GOAL OF THE EXERCISE - Gather every line of the data below that contains the word "colour".

INFORMATION SHOWN -
::::::::
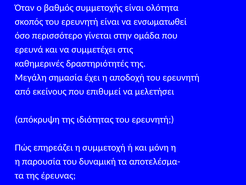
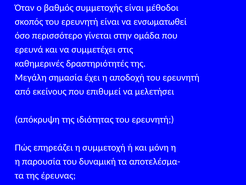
ολότητα: ολότητα -> μέθοδοι
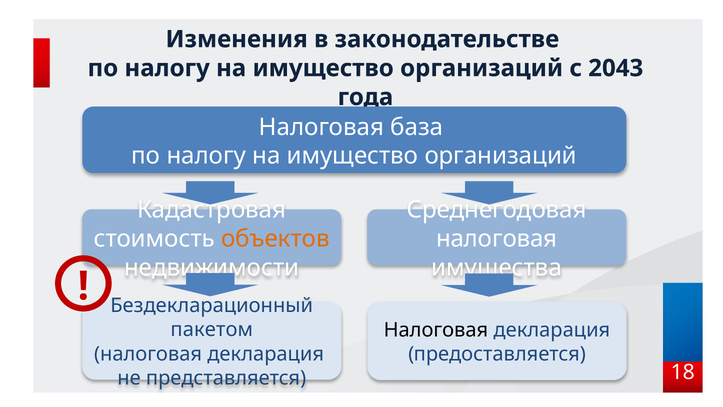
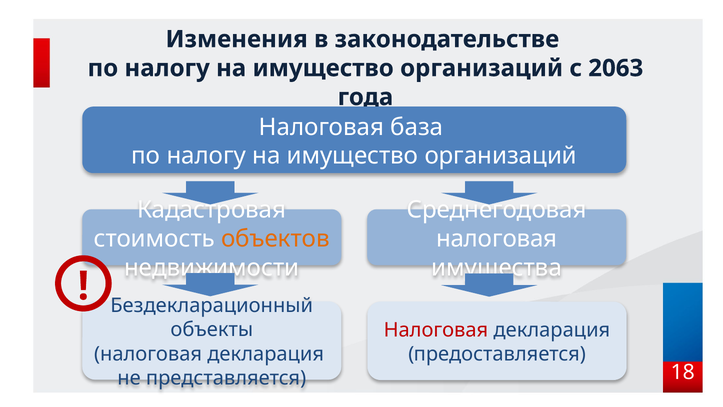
2043: 2043 -> 2063
пакетом: пакетом -> объекты
Налоговая at (436, 330) colour: black -> red
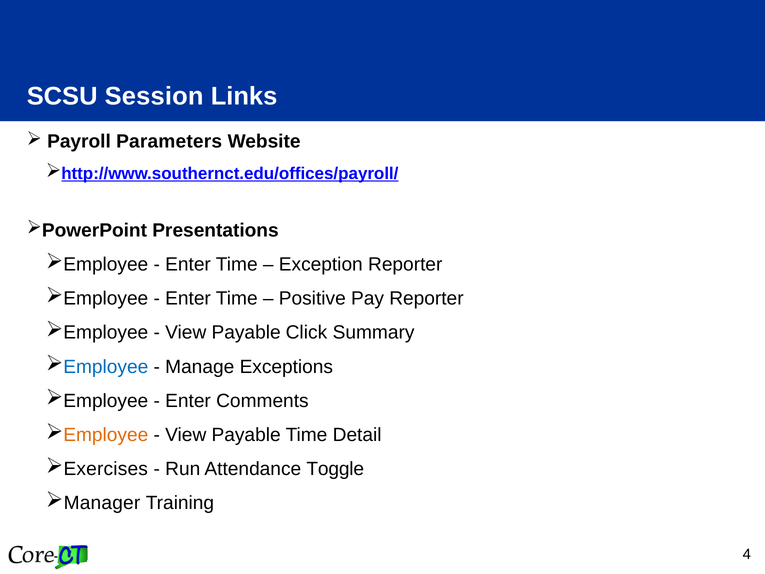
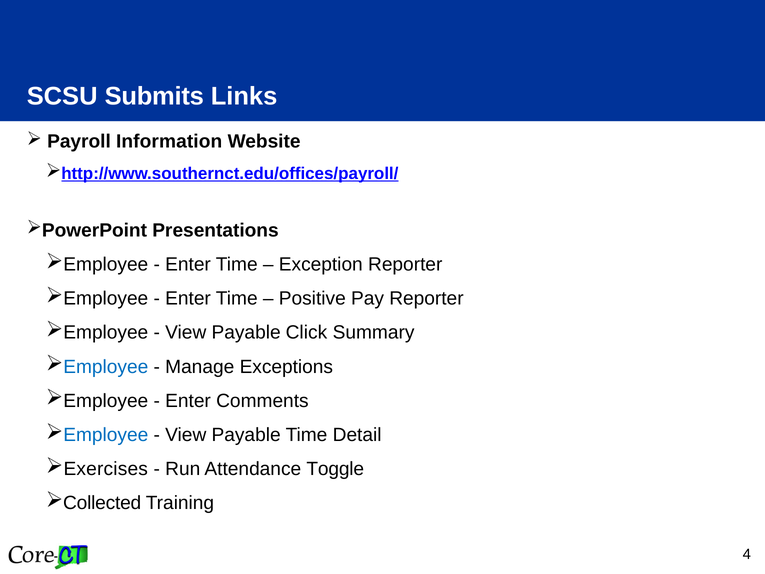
Session: Session -> Submits
Parameters: Parameters -> Information
Employee at (106, 435) colour: orange -> blue
Manager: Manager -> Collected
::::::::
TASK ANSWER -
Налоговая at (436, 330) colour: black -> red
Employee at (106, 435) colour: orange -> blue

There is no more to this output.